Please state how many lines of the data contain "sans". The number by itself is enough.

Dataset entries -
[Start of section]

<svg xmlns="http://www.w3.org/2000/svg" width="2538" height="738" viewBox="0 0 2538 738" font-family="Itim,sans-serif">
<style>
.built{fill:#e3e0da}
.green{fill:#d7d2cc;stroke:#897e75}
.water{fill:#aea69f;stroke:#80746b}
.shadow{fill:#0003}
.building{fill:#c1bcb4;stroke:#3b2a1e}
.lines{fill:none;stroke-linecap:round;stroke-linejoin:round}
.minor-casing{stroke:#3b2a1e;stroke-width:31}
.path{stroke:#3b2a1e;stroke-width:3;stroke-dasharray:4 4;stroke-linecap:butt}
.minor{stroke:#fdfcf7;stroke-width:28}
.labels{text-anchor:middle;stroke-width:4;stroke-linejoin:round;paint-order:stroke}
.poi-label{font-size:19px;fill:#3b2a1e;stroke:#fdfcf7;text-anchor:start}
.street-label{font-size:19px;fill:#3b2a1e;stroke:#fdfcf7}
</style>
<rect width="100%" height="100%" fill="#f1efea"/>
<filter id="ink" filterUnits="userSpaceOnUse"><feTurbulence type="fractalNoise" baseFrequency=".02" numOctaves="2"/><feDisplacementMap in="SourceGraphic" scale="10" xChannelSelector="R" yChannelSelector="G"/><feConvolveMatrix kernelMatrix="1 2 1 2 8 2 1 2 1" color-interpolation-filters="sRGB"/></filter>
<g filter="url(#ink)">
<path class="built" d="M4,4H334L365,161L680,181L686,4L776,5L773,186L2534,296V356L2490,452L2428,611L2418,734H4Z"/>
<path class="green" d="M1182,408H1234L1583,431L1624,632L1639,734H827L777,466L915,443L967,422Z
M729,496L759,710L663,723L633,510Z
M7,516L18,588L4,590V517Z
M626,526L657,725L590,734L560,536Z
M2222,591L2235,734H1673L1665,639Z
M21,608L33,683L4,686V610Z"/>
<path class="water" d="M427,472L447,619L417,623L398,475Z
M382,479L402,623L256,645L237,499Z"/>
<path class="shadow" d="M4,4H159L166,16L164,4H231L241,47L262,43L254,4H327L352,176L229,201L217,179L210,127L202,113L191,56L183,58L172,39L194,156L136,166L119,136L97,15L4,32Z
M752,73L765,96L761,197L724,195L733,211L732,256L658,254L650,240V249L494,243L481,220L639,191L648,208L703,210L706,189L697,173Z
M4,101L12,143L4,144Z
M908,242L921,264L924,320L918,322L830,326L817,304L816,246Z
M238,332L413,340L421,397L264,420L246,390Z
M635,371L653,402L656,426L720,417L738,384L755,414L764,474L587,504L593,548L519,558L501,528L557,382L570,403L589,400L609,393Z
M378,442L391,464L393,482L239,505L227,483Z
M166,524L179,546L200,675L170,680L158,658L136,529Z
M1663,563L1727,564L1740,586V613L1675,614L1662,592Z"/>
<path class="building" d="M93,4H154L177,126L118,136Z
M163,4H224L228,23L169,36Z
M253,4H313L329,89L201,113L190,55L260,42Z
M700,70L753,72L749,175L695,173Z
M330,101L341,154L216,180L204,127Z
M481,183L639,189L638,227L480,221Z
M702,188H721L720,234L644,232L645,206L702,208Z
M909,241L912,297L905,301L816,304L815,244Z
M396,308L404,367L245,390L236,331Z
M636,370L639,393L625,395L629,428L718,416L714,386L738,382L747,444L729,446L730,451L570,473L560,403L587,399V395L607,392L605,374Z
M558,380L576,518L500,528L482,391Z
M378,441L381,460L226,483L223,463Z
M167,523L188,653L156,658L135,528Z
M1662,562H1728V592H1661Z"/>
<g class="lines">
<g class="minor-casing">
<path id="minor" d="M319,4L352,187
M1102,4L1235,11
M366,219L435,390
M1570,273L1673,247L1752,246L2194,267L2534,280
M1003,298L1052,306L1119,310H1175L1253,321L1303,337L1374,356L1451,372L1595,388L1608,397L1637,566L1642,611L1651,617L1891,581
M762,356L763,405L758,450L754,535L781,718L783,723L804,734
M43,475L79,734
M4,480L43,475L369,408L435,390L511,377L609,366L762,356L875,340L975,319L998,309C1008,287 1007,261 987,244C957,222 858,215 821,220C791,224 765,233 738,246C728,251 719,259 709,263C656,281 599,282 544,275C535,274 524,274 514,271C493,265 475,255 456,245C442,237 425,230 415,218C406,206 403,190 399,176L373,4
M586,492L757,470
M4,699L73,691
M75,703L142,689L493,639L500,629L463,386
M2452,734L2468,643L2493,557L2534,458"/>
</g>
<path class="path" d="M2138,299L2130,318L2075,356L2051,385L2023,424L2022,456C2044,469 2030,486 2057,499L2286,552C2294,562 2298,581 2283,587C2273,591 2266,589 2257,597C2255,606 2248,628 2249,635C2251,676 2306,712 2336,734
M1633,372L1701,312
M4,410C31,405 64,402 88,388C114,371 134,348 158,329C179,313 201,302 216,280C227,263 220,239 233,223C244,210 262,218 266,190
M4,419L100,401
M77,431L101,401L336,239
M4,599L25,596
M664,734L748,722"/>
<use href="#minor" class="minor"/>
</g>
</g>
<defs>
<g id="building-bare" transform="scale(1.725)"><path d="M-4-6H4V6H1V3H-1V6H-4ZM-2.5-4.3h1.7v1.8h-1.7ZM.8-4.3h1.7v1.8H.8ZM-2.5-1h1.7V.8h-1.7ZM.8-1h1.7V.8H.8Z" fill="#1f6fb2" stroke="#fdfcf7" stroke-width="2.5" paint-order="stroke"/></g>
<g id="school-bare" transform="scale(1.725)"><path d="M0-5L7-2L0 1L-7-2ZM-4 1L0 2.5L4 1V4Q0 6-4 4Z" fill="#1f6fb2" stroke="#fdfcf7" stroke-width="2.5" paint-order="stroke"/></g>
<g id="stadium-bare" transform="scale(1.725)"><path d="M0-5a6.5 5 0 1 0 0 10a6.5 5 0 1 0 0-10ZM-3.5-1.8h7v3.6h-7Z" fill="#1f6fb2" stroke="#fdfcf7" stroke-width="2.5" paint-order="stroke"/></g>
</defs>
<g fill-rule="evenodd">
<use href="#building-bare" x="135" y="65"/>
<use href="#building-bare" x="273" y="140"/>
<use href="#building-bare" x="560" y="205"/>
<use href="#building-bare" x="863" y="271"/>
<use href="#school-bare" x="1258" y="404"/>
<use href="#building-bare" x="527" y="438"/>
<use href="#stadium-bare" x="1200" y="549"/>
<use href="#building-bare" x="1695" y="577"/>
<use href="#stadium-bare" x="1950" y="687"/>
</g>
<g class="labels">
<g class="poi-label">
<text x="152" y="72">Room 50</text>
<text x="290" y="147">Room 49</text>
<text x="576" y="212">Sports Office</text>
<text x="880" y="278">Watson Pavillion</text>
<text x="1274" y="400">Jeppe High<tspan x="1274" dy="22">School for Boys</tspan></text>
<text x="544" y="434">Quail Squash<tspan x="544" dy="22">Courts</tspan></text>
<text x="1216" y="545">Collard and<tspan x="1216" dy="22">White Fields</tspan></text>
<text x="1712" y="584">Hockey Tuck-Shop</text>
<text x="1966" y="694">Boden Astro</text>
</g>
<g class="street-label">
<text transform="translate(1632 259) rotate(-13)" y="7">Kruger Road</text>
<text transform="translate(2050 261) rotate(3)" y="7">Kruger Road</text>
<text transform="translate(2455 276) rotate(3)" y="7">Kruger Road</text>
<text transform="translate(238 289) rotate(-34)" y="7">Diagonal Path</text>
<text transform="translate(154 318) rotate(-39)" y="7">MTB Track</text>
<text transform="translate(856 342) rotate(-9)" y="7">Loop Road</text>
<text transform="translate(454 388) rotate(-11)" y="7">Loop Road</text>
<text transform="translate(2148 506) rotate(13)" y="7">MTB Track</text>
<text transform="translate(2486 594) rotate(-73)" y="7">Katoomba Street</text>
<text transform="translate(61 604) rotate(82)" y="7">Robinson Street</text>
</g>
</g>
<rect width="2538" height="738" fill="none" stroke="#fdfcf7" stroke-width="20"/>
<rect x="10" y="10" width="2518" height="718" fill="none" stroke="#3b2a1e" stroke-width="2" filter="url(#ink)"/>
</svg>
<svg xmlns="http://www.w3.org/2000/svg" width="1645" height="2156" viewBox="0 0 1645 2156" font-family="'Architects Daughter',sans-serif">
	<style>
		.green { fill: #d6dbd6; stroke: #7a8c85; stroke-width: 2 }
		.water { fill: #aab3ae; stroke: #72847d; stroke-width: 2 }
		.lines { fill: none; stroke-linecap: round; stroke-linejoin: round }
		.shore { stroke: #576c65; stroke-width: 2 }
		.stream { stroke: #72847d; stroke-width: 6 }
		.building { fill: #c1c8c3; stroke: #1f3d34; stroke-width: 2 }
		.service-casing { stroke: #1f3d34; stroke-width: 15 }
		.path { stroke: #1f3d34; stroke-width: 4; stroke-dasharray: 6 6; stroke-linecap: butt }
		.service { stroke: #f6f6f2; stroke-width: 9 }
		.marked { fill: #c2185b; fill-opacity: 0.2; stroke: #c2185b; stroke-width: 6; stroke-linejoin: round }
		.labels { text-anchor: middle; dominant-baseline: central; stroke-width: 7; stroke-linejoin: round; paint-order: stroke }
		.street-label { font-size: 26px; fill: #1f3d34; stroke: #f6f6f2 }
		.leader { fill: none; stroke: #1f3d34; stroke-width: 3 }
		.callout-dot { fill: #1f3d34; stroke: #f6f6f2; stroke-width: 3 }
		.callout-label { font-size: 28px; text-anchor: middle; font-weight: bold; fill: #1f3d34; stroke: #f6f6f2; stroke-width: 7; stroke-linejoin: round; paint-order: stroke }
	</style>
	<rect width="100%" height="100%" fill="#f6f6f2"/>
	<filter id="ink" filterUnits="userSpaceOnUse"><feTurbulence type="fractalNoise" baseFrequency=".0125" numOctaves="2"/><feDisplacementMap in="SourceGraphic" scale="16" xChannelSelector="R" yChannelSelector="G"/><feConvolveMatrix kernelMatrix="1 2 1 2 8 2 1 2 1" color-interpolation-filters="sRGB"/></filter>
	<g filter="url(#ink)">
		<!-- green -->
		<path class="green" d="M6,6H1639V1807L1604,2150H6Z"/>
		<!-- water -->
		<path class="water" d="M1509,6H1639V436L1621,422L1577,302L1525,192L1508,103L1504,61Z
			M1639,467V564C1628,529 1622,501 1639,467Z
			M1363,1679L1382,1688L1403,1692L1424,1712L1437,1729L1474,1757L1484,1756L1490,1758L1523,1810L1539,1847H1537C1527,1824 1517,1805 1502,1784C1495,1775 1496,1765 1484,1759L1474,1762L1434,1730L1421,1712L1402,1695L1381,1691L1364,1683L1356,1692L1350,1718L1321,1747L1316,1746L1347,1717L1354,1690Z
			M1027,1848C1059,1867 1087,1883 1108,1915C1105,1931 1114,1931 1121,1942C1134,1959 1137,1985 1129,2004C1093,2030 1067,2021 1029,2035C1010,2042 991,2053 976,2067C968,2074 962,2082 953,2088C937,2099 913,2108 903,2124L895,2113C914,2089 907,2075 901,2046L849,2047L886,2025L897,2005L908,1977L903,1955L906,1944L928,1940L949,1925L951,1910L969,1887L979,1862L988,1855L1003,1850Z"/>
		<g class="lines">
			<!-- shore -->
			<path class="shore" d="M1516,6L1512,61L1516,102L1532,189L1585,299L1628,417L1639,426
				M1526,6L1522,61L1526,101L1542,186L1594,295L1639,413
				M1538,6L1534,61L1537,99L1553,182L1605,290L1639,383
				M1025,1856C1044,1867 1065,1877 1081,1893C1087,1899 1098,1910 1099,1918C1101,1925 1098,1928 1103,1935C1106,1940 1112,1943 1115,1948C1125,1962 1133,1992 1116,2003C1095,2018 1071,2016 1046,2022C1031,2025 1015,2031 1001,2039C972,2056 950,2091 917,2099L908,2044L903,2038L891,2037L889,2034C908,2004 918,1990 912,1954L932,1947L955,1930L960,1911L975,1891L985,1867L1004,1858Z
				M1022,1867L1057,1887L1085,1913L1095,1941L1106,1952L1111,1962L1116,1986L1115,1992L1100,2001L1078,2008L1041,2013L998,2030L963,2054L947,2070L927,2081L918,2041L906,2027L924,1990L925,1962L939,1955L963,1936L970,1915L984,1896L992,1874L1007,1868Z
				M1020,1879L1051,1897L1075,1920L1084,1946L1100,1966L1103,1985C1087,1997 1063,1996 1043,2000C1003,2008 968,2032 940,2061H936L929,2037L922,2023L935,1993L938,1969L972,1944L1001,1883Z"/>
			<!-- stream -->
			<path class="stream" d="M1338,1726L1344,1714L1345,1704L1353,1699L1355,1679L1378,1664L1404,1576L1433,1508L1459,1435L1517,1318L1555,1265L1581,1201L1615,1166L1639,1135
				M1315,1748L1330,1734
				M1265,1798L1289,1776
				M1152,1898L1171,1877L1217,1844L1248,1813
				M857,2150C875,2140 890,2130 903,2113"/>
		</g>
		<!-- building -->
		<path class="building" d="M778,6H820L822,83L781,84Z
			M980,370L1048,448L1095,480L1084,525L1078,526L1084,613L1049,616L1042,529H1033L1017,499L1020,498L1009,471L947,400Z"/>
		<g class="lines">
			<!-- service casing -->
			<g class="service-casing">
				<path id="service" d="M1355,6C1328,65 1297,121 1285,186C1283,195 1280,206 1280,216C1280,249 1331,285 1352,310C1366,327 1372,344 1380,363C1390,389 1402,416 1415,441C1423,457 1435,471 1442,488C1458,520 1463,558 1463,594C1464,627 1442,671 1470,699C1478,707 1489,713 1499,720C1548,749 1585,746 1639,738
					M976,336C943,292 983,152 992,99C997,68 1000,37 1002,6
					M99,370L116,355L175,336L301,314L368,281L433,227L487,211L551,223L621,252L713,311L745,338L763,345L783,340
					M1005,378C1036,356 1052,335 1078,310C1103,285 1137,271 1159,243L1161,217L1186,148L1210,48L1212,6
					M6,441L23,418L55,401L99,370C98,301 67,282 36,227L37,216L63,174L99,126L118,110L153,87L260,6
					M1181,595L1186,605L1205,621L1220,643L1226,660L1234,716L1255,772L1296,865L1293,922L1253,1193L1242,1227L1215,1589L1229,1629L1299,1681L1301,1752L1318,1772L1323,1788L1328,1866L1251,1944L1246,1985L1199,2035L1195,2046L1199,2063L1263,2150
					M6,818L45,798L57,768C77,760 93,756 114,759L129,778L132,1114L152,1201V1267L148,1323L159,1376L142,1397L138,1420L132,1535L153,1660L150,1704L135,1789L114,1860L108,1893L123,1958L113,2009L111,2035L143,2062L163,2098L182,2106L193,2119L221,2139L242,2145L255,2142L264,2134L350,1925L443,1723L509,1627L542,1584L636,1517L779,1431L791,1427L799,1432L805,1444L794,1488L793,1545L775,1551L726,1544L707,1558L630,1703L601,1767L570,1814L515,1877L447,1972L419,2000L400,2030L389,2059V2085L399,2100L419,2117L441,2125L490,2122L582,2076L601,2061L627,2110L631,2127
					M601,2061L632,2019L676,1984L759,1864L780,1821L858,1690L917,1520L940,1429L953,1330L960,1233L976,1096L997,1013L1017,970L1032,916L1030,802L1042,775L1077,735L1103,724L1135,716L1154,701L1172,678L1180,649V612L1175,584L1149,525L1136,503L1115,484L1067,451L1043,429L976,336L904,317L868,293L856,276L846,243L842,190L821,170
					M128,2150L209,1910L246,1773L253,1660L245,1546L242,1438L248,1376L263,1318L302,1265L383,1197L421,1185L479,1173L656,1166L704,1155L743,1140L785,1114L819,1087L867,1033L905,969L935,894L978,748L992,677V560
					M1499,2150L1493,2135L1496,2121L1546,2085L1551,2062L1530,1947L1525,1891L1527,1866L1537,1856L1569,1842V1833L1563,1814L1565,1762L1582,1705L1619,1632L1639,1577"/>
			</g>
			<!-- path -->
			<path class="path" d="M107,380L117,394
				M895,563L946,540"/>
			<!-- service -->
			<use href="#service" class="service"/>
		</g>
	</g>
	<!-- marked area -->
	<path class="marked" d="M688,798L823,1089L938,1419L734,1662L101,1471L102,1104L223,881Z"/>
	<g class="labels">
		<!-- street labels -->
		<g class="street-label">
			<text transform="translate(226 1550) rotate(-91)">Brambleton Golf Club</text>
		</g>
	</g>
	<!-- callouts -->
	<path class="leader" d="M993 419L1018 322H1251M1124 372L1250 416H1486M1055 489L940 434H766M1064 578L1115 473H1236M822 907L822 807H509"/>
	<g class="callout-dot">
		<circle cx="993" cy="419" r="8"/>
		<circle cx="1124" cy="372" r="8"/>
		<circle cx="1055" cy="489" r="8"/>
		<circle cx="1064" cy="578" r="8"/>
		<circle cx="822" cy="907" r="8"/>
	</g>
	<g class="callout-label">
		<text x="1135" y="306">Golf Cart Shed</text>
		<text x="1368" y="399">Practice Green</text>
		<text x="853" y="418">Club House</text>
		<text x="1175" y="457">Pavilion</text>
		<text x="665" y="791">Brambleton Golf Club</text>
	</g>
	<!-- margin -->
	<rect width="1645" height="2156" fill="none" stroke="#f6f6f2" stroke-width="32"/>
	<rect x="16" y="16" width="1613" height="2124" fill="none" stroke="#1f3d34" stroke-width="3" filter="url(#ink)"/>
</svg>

[End of section]

Output -
2